Verrettes (; ) is a commune in the Saint-Marc Arrondissement, in the Artibonite department of Haiti. It is located approximately 58 km north of the capital, Port-au-Prince, and has 48,724 inhabitants.

 Settlements
 DesJardins
 Deschapelles 
 Borel 
 Désarmes
 Bastien

History 
Verrettes is also known as the birthplace of the late president Dumarsais Estimé.  During his presidency, he made great efforts to modernize the commune of Verrettes by constructing the water distribution system of "Bassin Vincent", building streets with sidewalks, and a modern sewer system.  Unfortunately, subsequent governments abandoned this urbanization work, as the pavement of some streets was not completed.

Culture 
The city of Verrettes has mostly been unaffected by Haiti's political turmoil and natural disasters. The small city is uneventful with a very low crime rate, but with an active nightlife. The city downtown is known for its live music, restaurants, clubs, and is also known as the playground for the town teenagers.

The city is very self-sufficient with most of the population consuming goods produced from nearby family farms in rural neighborhoods. Most of the formal businesses are owned by the city's upper middle class residence. Their homes are usually located near the downtown area; just like Port-au-Prince most of the upper-middle-class homes are surrounded by large cement walls with iron gates or some sort of fences.

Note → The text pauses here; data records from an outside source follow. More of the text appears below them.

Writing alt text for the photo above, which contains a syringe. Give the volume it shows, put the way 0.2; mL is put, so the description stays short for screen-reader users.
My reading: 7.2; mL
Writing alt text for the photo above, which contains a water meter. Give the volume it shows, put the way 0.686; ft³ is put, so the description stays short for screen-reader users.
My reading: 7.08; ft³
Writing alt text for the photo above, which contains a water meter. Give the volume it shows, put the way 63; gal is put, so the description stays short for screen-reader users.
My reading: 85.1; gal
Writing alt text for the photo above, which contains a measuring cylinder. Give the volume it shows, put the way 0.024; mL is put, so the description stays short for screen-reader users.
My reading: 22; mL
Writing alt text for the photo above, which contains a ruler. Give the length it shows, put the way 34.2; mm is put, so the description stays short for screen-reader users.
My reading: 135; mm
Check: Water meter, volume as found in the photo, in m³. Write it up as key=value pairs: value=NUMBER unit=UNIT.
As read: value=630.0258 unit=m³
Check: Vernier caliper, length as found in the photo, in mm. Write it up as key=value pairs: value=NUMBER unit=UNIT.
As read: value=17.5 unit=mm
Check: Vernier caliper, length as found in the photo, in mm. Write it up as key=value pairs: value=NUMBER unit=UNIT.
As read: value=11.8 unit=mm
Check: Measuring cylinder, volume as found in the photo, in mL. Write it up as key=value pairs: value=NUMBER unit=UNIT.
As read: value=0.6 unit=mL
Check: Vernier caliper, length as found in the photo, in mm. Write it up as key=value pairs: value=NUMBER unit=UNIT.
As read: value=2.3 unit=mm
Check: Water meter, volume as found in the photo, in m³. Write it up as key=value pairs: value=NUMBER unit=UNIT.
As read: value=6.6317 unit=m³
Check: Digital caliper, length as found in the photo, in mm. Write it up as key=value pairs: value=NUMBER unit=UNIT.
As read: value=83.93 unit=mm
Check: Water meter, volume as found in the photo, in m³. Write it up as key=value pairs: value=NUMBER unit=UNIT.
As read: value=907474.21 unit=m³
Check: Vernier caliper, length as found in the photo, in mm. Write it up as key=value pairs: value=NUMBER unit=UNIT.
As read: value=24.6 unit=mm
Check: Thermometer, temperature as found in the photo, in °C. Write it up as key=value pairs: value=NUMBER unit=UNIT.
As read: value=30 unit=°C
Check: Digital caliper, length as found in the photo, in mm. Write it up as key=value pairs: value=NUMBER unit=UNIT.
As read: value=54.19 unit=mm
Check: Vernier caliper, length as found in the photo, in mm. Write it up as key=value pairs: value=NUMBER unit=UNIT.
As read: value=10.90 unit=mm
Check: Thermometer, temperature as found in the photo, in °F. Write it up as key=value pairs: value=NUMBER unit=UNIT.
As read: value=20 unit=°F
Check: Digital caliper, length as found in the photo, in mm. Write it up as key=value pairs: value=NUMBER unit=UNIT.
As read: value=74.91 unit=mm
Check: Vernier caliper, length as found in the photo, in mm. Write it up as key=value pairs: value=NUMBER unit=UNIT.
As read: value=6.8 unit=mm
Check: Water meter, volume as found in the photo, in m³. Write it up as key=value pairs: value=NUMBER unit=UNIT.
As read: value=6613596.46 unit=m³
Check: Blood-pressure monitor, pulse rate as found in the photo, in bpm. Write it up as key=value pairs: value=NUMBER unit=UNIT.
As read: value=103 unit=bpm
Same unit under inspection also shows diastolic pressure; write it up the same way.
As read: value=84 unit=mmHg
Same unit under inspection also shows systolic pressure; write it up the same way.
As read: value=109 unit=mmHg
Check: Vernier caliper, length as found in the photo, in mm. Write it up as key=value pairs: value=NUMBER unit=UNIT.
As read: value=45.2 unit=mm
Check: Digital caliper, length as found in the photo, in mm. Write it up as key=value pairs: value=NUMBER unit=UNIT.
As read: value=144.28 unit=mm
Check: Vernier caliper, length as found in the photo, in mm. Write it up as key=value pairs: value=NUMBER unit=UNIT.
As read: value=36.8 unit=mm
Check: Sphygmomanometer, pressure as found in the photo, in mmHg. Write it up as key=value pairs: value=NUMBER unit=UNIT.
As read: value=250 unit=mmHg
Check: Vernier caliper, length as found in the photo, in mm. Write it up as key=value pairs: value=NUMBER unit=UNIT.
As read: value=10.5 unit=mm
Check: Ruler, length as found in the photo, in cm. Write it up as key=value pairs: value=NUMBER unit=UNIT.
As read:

Verrettes is mostly known for its strong emphasis on education; many rural town peasants relocate their children to Verrettes for their schooling, they usually rent houses and apartments in the town for their children to stay in. The middle and upper middle class residence are known for sending their children to Port-au-Prince to finish their studies. In the past few decades, there has been a large exodus of the upper middle class out of Haiti.

Religion 
At Verrettes "l’Eglise de la Nativité" (Church of Nativity) is still one of the largest churches of the country.  The religion of the city is mainly Catholic & Protestant with a small percentage practicing Vodou.

School 
Jardin D'enfants: Kindergartner  
La Providence: Primary School
L'école Frere: Catholic School for Boys
L'école Mere:  Catholic School for Girls
Charles Belair: Secondary School
Indistrielle: Secondary School
Lycée Garry: College Dumarsais Estimé
 Lycée Jacques Stephen et Alexis
 Centre de Formation Classique
 Centre D'etudes Secondaire des Verrettes
 Centre d'Etudes Secondaire de Deschapelles
 Ecole Mixte Gerald
 Ecole Mixte Pelerin de Deschapelles
Institution Mixte Joseph C. Bernard
institution Mixte Jean Piaget
Institution  Mixte Finotte Etienne
institution Mixte Cerelus Pierre Glaude

Public Building 
Hôtel de Ville 
L'hôpital Dumarsais Estimé 
L'Église de la Nativité 
Salle de Royaume
Hollywood Club
Verrettes Cinema

2010 earthquake 
The city's senator died in the 2010 Haiti earthquake.

La Providence is currently hosting 300 Jacmelien from the city of Jacmel displaced by the earthquake.